## Work order
Select from the data all lines with the word "aliases".

(Source texts of formatted documents)

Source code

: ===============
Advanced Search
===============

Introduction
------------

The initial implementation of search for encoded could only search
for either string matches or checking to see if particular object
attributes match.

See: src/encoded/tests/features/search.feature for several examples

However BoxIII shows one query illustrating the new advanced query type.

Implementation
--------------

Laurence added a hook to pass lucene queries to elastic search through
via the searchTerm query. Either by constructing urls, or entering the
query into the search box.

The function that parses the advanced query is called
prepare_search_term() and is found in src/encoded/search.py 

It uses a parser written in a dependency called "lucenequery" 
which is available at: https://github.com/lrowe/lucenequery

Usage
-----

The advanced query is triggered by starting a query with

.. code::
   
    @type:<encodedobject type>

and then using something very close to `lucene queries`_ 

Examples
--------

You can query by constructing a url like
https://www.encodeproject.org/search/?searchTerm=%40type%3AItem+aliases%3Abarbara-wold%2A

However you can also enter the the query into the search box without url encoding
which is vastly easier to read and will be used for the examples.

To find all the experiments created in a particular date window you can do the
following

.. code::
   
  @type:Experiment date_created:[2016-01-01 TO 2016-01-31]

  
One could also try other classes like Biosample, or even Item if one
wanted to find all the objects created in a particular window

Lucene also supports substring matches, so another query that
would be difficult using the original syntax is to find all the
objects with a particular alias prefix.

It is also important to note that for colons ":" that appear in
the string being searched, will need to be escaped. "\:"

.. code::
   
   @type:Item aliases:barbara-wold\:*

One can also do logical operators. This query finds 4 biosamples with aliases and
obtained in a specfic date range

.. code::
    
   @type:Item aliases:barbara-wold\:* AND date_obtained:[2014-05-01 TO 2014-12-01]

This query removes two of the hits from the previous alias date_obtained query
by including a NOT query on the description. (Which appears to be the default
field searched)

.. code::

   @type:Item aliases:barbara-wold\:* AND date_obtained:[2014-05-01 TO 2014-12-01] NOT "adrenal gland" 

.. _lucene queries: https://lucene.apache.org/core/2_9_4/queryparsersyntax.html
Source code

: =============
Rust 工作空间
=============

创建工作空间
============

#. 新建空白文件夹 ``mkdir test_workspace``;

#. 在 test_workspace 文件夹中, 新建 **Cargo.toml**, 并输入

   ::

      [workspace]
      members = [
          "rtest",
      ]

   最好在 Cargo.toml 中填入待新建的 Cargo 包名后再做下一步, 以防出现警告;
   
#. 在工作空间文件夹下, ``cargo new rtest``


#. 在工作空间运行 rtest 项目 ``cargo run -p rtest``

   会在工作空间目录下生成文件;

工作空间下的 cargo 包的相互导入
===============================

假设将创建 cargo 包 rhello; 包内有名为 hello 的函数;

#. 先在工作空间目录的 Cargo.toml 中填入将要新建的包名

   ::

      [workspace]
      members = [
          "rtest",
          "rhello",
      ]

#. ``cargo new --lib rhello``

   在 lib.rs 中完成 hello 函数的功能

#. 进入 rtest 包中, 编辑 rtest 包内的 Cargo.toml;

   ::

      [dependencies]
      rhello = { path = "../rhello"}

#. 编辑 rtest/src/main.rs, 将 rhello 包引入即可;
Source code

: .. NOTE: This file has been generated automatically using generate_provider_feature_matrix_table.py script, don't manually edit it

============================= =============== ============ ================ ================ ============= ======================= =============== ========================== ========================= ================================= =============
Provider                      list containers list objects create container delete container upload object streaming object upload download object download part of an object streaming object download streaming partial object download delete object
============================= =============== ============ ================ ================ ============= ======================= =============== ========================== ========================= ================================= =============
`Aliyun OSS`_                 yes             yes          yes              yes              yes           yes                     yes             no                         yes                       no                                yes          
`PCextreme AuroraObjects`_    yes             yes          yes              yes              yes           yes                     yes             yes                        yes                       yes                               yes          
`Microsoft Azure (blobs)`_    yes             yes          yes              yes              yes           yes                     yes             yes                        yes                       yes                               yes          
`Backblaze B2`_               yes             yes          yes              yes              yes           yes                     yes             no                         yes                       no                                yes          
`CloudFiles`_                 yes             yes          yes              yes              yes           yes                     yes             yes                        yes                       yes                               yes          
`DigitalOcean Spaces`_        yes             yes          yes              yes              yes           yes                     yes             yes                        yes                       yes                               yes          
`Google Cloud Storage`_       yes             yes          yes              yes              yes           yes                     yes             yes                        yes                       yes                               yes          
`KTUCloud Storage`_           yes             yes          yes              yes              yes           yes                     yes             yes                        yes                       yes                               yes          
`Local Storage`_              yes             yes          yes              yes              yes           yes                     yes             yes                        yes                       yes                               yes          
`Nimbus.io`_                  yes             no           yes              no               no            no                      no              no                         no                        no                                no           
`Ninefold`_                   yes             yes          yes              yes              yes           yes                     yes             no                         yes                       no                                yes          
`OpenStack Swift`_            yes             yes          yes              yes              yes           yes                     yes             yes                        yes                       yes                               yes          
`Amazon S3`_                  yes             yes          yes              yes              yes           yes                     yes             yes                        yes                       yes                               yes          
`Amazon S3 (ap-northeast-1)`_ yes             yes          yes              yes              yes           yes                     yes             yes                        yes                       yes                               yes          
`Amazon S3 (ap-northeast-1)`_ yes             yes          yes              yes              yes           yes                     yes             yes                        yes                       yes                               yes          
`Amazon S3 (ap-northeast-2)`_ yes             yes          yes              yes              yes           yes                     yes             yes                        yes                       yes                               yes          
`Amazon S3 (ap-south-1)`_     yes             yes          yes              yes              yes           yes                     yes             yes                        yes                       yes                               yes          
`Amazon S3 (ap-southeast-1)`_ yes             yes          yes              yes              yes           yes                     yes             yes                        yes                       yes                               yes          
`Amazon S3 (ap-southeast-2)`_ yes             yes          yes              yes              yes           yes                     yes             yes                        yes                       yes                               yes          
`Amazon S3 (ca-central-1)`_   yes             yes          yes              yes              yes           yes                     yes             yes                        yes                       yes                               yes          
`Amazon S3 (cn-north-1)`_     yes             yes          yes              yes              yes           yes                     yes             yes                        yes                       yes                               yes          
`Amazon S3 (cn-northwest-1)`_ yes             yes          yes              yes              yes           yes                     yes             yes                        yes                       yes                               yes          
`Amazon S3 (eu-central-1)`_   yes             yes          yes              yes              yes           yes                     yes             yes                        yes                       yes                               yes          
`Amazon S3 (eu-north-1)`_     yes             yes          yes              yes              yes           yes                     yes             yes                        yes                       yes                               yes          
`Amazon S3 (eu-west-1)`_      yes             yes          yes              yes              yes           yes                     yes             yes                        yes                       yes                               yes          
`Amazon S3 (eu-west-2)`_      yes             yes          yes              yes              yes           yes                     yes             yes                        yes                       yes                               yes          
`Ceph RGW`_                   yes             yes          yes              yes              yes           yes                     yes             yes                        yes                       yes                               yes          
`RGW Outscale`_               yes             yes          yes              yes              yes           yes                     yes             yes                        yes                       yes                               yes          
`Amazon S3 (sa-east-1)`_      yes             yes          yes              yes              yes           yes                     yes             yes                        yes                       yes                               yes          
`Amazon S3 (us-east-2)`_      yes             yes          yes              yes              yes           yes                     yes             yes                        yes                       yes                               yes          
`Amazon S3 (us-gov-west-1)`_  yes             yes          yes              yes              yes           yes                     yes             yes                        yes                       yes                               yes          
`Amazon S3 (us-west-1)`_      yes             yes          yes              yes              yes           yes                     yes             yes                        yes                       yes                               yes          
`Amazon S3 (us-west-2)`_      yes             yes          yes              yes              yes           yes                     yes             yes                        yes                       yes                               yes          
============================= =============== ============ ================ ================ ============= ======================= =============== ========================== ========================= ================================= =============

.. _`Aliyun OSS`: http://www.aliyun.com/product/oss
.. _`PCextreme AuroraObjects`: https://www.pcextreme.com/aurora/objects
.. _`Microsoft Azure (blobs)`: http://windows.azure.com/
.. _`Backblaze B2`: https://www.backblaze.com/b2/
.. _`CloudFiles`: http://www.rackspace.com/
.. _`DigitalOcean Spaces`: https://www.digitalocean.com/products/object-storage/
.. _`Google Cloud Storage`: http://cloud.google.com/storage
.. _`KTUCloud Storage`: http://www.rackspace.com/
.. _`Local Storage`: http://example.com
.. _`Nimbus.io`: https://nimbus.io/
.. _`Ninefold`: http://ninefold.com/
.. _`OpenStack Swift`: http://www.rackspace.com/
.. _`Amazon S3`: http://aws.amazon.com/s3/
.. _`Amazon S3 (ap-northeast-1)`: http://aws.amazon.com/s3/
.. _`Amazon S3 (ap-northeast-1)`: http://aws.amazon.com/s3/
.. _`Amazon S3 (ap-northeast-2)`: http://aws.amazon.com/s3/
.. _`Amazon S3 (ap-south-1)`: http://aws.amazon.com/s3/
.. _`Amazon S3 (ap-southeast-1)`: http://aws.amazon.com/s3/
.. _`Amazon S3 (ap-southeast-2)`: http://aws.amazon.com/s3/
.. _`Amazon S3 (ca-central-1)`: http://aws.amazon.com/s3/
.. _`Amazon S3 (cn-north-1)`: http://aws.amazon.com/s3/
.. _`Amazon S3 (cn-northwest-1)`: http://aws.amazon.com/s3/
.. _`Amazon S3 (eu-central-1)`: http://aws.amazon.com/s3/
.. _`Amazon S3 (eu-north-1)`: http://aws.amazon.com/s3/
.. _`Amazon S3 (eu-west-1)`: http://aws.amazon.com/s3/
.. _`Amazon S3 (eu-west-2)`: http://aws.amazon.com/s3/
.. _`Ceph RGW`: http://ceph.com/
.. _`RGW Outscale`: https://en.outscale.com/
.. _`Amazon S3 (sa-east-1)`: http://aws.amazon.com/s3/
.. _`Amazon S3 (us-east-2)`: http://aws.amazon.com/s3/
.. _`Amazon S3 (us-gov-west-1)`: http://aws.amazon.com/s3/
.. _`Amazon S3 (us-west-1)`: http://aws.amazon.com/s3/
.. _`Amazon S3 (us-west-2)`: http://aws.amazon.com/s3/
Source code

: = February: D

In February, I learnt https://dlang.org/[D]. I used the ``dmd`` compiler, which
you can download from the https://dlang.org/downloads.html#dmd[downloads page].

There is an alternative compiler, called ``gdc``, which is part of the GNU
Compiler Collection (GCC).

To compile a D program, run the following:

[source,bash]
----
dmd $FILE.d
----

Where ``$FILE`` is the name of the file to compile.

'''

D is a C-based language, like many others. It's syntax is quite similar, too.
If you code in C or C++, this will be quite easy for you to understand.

## Solution to this problem
https://www.encodeproject.org/search/?searchTerm=%40type%3AItem+aliases%3Abarbara-wold%2A
   @type:Item aliases:barbara-wold\:*
One can also do logical operators. This query finds 4 biosamples with aliases and
   @type:Item aliases:barbara-wold\:* AND date_obtained:[2014-05-01 TO 2014-12-01]
   @type:Item aliases:barbara-wold\:* AND date_obtained:[2014-05-01 TO 2014-12-01] NOT "adrenal gland" 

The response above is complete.